Подхватив под мышки Тимчука, он взвалил его к себе на спину и понес в санбат.
Сдав раненого, Степанов нашел политрука первой роты и сказал ему:
— Товарищ политрук, ваш боец Тимчук геройским подвигом собственноручно подавил огневые точки противника, скрытые на подступах села. Это дало возможность нашей третьей роте зайти во фланг фашистам.
— Спасибо, товарищ боец, — сказал политрук.
Степанов напомнил:
— Так не забудьте.
Повернувшись на каблуках, прихрамывая, он пошел к западной окраине села.
1942
Девушка, которая шла впереди
Командир разведывательной роты привел ее в хату, где спали бойцы, и сказал вежливо:
— Вы садитесь и обождите. У нас специальность такая — днем спать, а вечером на прогулку.

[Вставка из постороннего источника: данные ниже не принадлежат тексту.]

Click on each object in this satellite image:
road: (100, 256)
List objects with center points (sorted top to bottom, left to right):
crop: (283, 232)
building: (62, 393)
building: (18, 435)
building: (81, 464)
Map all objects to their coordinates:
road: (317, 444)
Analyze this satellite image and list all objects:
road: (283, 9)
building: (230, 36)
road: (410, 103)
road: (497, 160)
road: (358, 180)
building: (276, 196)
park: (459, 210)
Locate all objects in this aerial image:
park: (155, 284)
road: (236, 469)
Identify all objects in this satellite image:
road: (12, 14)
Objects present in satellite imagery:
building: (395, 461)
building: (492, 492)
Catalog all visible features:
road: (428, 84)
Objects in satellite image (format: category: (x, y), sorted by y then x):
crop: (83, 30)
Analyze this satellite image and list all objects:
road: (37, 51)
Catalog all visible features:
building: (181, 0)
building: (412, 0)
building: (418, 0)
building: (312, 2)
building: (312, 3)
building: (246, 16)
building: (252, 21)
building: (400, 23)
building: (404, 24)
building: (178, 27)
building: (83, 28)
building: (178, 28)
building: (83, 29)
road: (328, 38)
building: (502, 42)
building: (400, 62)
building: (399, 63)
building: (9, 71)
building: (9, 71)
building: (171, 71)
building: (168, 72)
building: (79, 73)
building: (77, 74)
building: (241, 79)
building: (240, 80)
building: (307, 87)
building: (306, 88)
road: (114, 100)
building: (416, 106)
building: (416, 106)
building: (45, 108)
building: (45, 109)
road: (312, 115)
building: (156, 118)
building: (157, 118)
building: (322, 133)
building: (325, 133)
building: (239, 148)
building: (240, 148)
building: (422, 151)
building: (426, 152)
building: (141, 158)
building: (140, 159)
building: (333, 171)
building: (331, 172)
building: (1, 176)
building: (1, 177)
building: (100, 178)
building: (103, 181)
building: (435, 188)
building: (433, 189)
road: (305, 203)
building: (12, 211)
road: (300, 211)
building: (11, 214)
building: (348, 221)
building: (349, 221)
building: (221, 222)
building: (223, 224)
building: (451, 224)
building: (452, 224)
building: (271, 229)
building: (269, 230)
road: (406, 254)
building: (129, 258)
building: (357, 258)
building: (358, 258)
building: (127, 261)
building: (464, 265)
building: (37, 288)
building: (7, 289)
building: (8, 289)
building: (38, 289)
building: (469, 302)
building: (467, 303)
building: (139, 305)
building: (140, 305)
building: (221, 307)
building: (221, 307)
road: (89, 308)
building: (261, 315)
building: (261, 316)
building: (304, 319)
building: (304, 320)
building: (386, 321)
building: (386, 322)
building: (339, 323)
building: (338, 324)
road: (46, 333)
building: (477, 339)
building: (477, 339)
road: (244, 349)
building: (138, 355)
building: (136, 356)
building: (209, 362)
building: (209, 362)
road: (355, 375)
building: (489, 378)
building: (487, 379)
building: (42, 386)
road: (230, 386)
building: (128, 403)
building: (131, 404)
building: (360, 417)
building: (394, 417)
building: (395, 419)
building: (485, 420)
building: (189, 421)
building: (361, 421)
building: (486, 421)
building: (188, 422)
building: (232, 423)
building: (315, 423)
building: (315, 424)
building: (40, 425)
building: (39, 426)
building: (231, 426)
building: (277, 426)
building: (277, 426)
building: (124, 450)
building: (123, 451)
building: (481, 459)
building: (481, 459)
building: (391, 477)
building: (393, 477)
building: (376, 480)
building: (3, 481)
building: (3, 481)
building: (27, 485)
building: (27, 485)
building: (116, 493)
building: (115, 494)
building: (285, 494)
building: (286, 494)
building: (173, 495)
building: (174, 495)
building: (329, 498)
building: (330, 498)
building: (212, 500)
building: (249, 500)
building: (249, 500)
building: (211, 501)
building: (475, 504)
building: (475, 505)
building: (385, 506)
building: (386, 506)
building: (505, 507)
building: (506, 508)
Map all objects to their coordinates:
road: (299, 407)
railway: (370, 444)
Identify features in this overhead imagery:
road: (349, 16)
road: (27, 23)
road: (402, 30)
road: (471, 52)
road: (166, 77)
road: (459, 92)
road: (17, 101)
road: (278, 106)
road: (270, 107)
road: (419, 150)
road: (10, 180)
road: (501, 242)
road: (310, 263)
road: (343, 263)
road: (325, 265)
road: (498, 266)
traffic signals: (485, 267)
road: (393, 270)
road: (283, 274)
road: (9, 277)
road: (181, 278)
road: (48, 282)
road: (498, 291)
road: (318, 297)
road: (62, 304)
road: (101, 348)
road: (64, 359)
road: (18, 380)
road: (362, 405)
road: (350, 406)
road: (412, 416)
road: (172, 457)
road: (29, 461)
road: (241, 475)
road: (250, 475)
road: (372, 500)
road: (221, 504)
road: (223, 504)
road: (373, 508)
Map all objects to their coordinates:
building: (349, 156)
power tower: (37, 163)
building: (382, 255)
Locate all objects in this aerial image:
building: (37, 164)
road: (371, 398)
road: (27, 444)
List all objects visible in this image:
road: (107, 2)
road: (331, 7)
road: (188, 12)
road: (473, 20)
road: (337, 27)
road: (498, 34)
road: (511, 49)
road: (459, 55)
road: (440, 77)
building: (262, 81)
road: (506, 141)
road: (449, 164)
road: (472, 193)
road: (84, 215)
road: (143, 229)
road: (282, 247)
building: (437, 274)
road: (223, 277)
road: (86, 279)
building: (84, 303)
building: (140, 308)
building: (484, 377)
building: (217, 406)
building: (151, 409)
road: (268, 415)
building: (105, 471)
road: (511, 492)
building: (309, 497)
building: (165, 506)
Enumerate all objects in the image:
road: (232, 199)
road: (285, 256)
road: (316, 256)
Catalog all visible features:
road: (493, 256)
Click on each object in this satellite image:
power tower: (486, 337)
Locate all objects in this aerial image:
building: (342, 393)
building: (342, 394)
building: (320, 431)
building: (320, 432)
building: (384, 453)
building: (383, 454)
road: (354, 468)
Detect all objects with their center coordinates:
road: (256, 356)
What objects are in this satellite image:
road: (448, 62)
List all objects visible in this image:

Откозыряв, он щелкнул каблуками и вышел.
Пожалуй, лейтенанту козырять и щелкать каблуками перед девушкой не следовало: на шинели у нее были петлицы без всяких знаков различия. Но в данном случае лейтенант чувствовал себя больше мужчиной, чем командиром.
Девушка села на лавку и стала смотреть в окно.
Стекла были покрыты диковинными белыми листьями. Их вылепила стужа.
Бойцы спали на полу, укрывшись шинелями.
Прошел час, два, три, а девушка все сидела на лавке. Мучительные припадки резкого кашля сотрясали ее тело; наклоняясь, прижимая ко рту варежку, она пыталась побороть приступы. И когда потом откидывалась, тяжело дыша, опираясь затылком о стену, набухшие губы ее дрожали, а в широко открытых глазах стояли слезы боли, и она вытирала их варежкой.
Уже совсем стемнело.
Вошел лейтенант. Не видя впотьмах, он спросил:
— Вы тут, гражданочка?
— Здесь, товарищ лейтенант, — глуховато ответила она.
Лейтенант наклонился и стал будить спавших бойцов.
Потом он отозвал в сторону командира отделения Чевакова, долго шепотом давал ему какие–то указания и в заключение громко произнес:
— Батальонный так и приказал: общее руководство твое, а конкретное — ихнее, — и кивнул головой в сторону девушки.
— Понятно, — сказал отделенный и стал одеваться.
Ужинали торопливо, не зажигая света. Девушка, набирая пол–ложки каши, ела так медленно и осторожно, словно каждый глоток причинял ей боль.
Видя, что она не доела своей порции, отделенный сказал:
— Вы не волнуйтесь. Подзакусить перед прогулкой — первое дело.
— Я не волнуюсь, — тихо сказала девушка.
Сборы были короткими, молчаливыми. Заметив, как девушка тщательно укутывала шею теплым толстым шарфом, Чеваков сказал:
— Горлышко простудить боитесь?
Девушка ничего не ответила, и все вышли на улицу.